Leaving the pictures aside, reproduce the data in full and word for word.
==*==
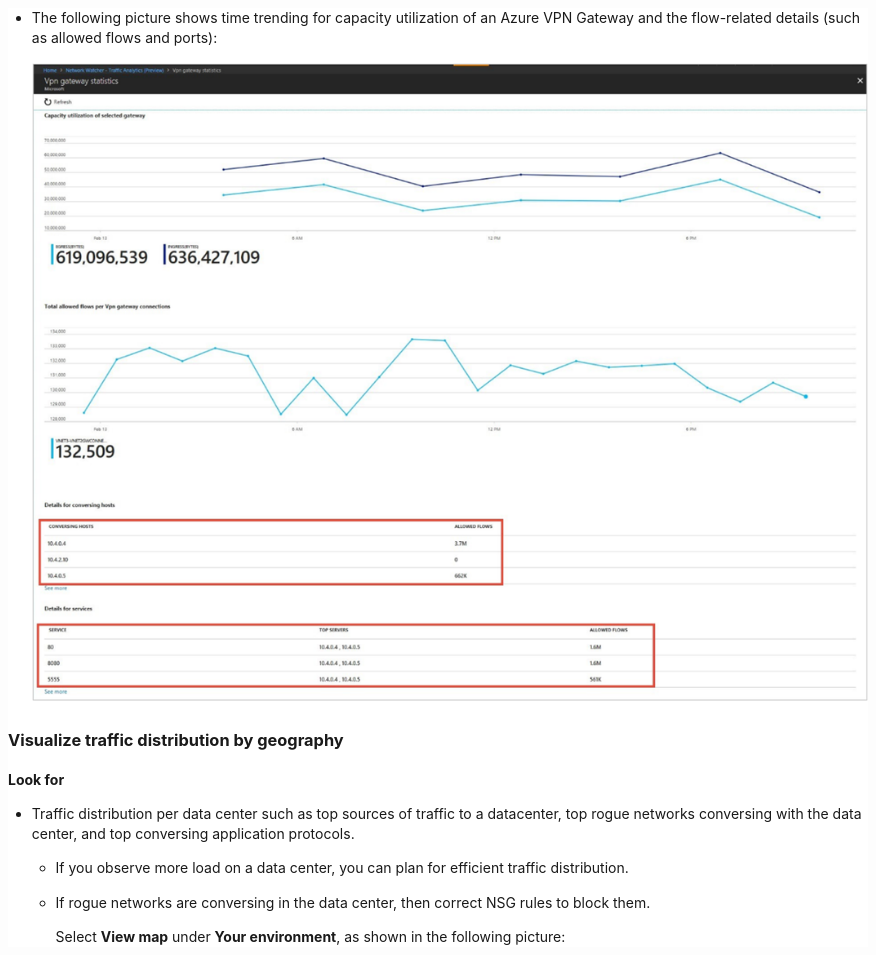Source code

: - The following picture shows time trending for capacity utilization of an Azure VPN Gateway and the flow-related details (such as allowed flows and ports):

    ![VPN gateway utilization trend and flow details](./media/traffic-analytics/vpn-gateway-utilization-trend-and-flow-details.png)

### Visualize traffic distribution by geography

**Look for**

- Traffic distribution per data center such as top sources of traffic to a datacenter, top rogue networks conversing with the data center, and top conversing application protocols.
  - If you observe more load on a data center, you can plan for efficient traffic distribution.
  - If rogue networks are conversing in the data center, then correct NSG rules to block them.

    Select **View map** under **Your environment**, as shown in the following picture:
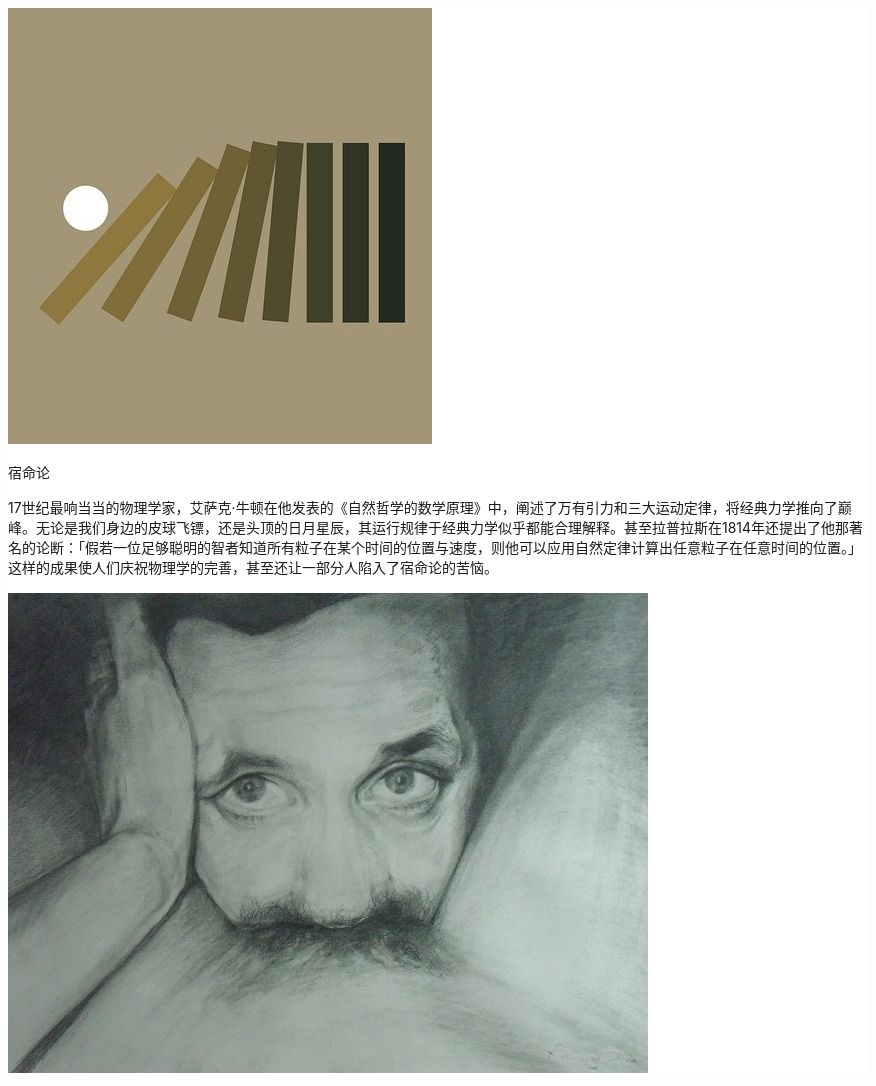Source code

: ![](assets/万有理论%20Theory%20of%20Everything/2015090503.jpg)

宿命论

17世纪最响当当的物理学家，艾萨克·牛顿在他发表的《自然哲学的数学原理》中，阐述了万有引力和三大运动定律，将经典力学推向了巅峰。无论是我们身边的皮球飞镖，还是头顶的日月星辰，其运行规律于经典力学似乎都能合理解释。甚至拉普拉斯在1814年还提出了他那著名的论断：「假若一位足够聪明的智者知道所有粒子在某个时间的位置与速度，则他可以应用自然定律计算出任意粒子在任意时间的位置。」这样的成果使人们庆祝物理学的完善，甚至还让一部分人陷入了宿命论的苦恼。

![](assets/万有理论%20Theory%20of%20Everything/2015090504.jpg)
==*==
— Solution for this problem —
Source code

: - The following picture shows time trending for capacity utilization of an Azure VPN Gateway and the flow-related details (such as allowed flows and ports):

    ![VPN gateway utilization trend and flow details](./media/traffic-analytics/vpn-gateway-utilization-trend-and-flow-details.png)

### Visualize traffic distribution by geography

**Look for**

- Traffic distribution per data center such as top sources of traffic to a datacenter, top rogue networks conversing with the data center, and top conversing application protocols.
  - If you observe more load on a data center, you can plan for efficient traffic distribution.
  - If rogue networks are conversing in the data center, then correct NSG rules to block them.

    Select **View map** under **Your environment**, as shown in the following picture:
Source code

: ![](assets/万有理论%20Theory%20of%20Everything/2015090503.jpg)

宿命论

17世纪最响当当的物理学家，艾萨克·牛顿在他发表的《自然哲学的数学原理》中，阐述了万有引力和三大运动定律，将经典力学推向了巅峰。无论是我们身边的皮球飞镖，还是头顶的日月星辰，其运行规律于经典力学似乎都能合理解释。甚至拉普拉斯在1814年还提出了他那著名的论断：「假若一位足够聪明的智者知道所有粒子在某个时间的位置与速度，则他可以应用自然定律计算出任意粒子在任意时间的位置。」这样的成果使人们庆祝物理学的完善，甚至还让一部分人陷入了宿命论的苦恼。

![](assets/万有理论%20Theory%20of%20Everything/2015090504.jpg)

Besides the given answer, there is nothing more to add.